** START OF QUOTED TEXT **
So it's just another way to edit stories, a way that is often simpler than editing in the layout because you do not see the same formatting. You get to choose the type face and the size and the background for this editing window, and you do that in Preferences. So if mine looks a little different than yours, it's because I've already tweaked it a couple of times. Let me show you ten things that are very cool about the Story Editor that really don't have anything to do with editing a story. Let's start with number one, here we have some color type. I'm going to zoom in a little bit with Command+Plus or Ctrl+Plus.
Has this ever happened to you, you have some type and you want to change the color? So you do that with Swatches, right? And let's say, ah, I don't like this blue, so I'm going to select all this and I'll change the color to tangerine. Does it look tangerine to you? No, it looks blue, right? So you have to click off and look, oh no, let's do light. I'll select all, let me try the lavender. Is that lavender to you? No, it's green, of course, because when you select text, the color of the selection is the complement. So I'm going to click off, and here is one use for the Story Editor.
I'm just going to be pressing the keyboard shortcut for the Story Editor from now on, which is Command+Y or Ctrl+Y, and it's actually a toggle. It jumps you between the Story Editor window for the active story and then back to the layout, nice and easy to remember, one keyboard shortcut. So I'll press Command+Y, and now up here I'll select all this text and I'll change the color to--let's try this pale yellow, give it a second, and it updates right here in the layout in the actual yellow color. Let's try the lavender again. That looks good! So you see that even though you're working in the Story Editor, you can still--as long as you select the text in the Story Editor--format it, color it, do whatever it is that you need to do.
Anything that you do in the Story Editor immediately affects the layout, because you're essentially editing the same content, just in a different view. If the selection is messing up my preview, I jump over to the Story Editor with a quick Command+Y or Ctrl+Y and do my editing there. To close this, I can press the Escape key or Command+W or Ctrl+W, or like I said before, just press Command+Y or Ctrl+Y, which pops the layout back to the front. Number two: we have a caption that somebody decided would look better if it was rotated, little hard to edit, especially if it's small type like this.
Command+Y or Ctrl+Y, edit it right here, Students in the Digital Design, immediately updates right here. It looks a little rough until you actually press Command+Y or Ctrl+Y again and then you go to Preview. How about applying tags? I'm going to open up the Window Menu and go to Utilities > Tags. So here we have some XML Tags, and our IT people, or our workflow people, our publication manager, wants us to start doing things like if it's a prerequisite we should select the prerequisite and say that is prerequisite.
Now, in the layout you see these tiny little brackets. In fact, I've actually applied a whole bunch of these to this class right here, classname, description, and so on. Really easy to accidentally delete one of these brackets and then mess up the tagging. Instead, if you're doing any kind of work with XML tagging, do it in the Story Editor. Notice also that wherever your cursor is, that's where your cursor will be in the Story Editor. So a little tip, I usually make a selection of text in the layout first so that when I press Command+Y or Ctrl+Y, that same text is selected, see up here? Now you see the opening and closing tags for the XML.
It's really difficult to accidentally delete these guys. So if I want to select all this without accidentally selecting the tags, it's very easy to do. Right here, this is the time, so I click time and it adds the tags. So if you're ever working with XML tags, do so in the Story Editor, it's a lot easier. How about footnotes? When you add a footnote, 3D is in Fall, so this is the footnote reference up here, and here's the footnote down here. If you're working in the Story Editor, the footnote is right here in line.
** END OF QUOTED TEXT **
» **WORK TO BE COMPLETED**
Rewrite part of the Story Editor tutorial, starting at the words "Now, in the" and stopping after the words "for the XML.", with "brackets" renamed to "markers". The data after this point has no connection to the Story Editor tutorial.
** START OF GIVEN INFORMATION **
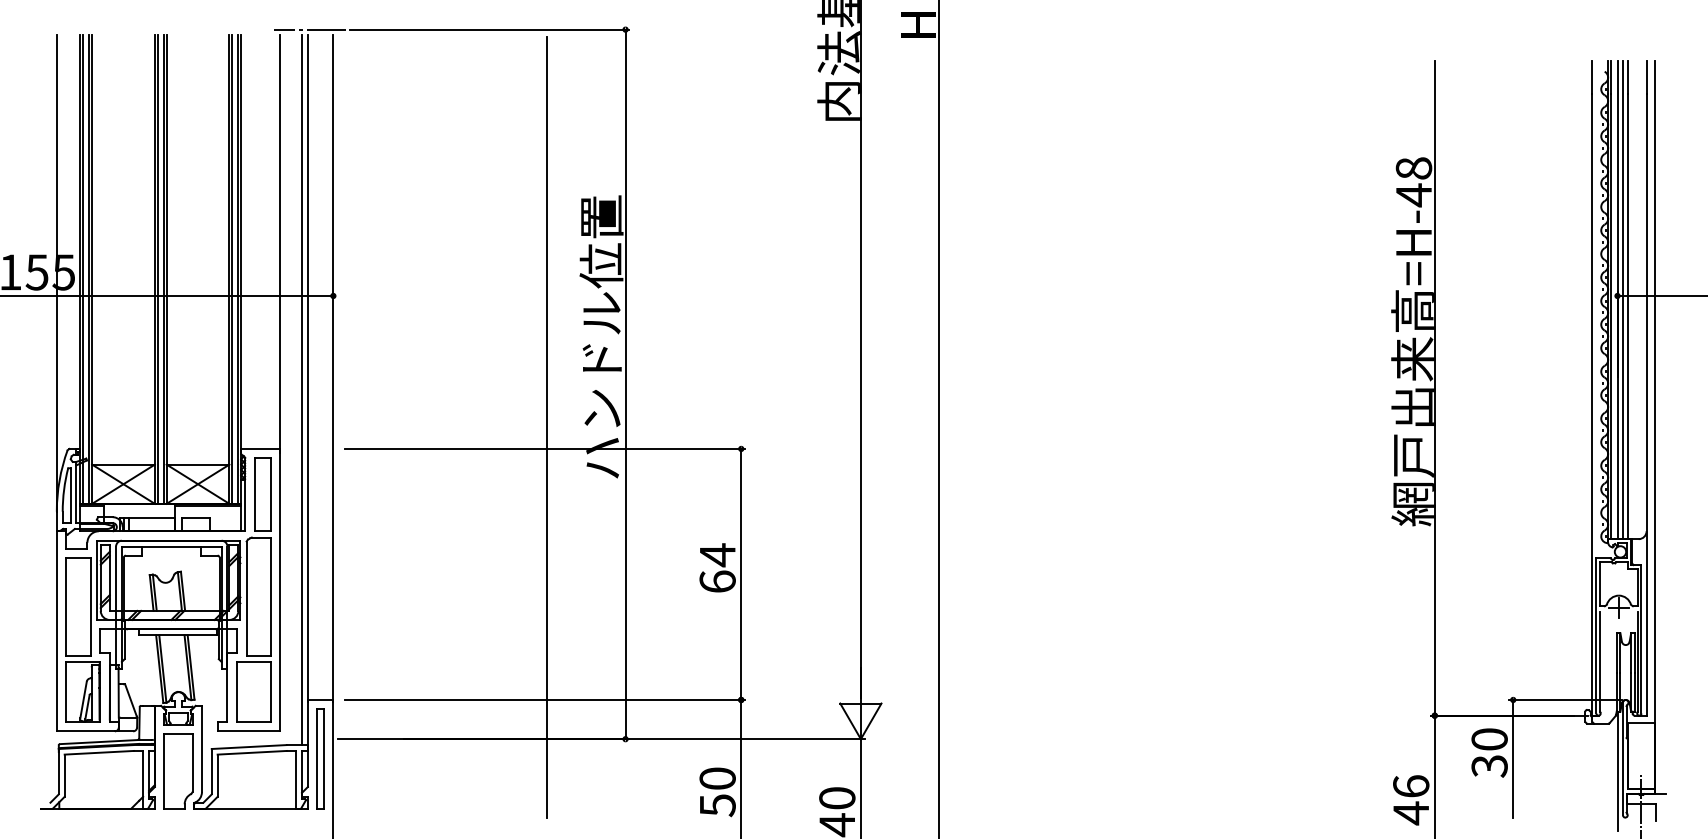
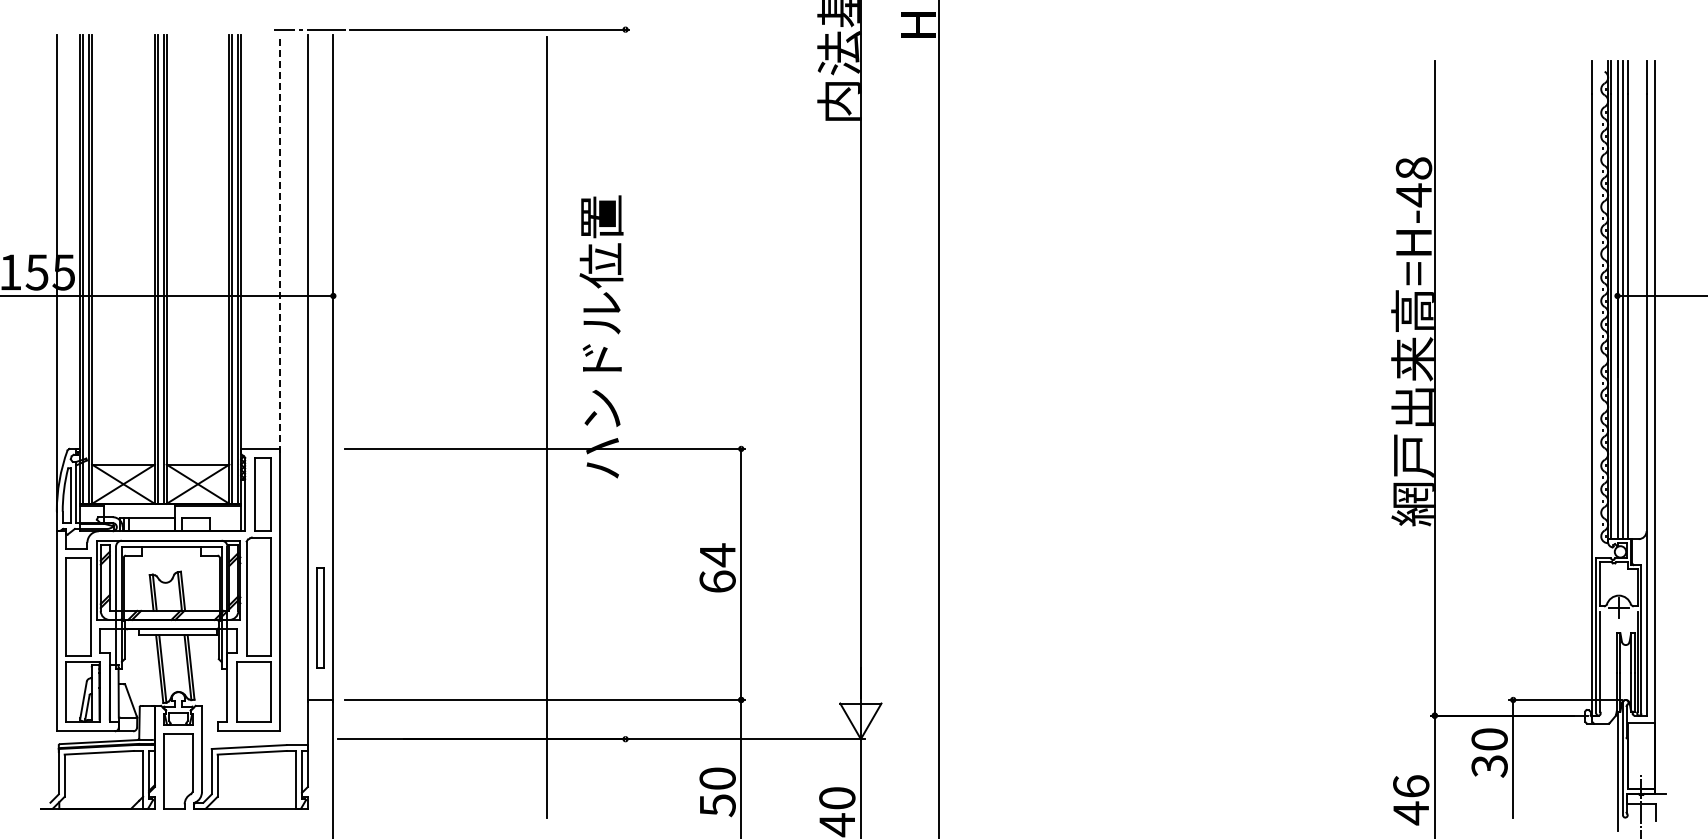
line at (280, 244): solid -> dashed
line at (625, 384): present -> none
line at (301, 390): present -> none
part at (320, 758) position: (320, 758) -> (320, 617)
** END OF GIVEN INFORMATION **
» **EXERCISE RESULT**
Now, in the layout you see these tiny little markers. In fact, I've actually applied a whole bunch of these to this class right here, classname, description, and so on. Really easy to accidentally delete one of these markers and then mess up the tagging. Instead, if you're doing any kind of work with XML tagging, do it in the Story Editor. Notice also that wherever your cursor is, that's where your cursor will be in the Story Editor. So a little tip, I usually make a selection of text in the layout first so that when I press Command+Y or Ctrl+Y, that same text is selected, see up here? Now you see the opening and closing tags for the XML.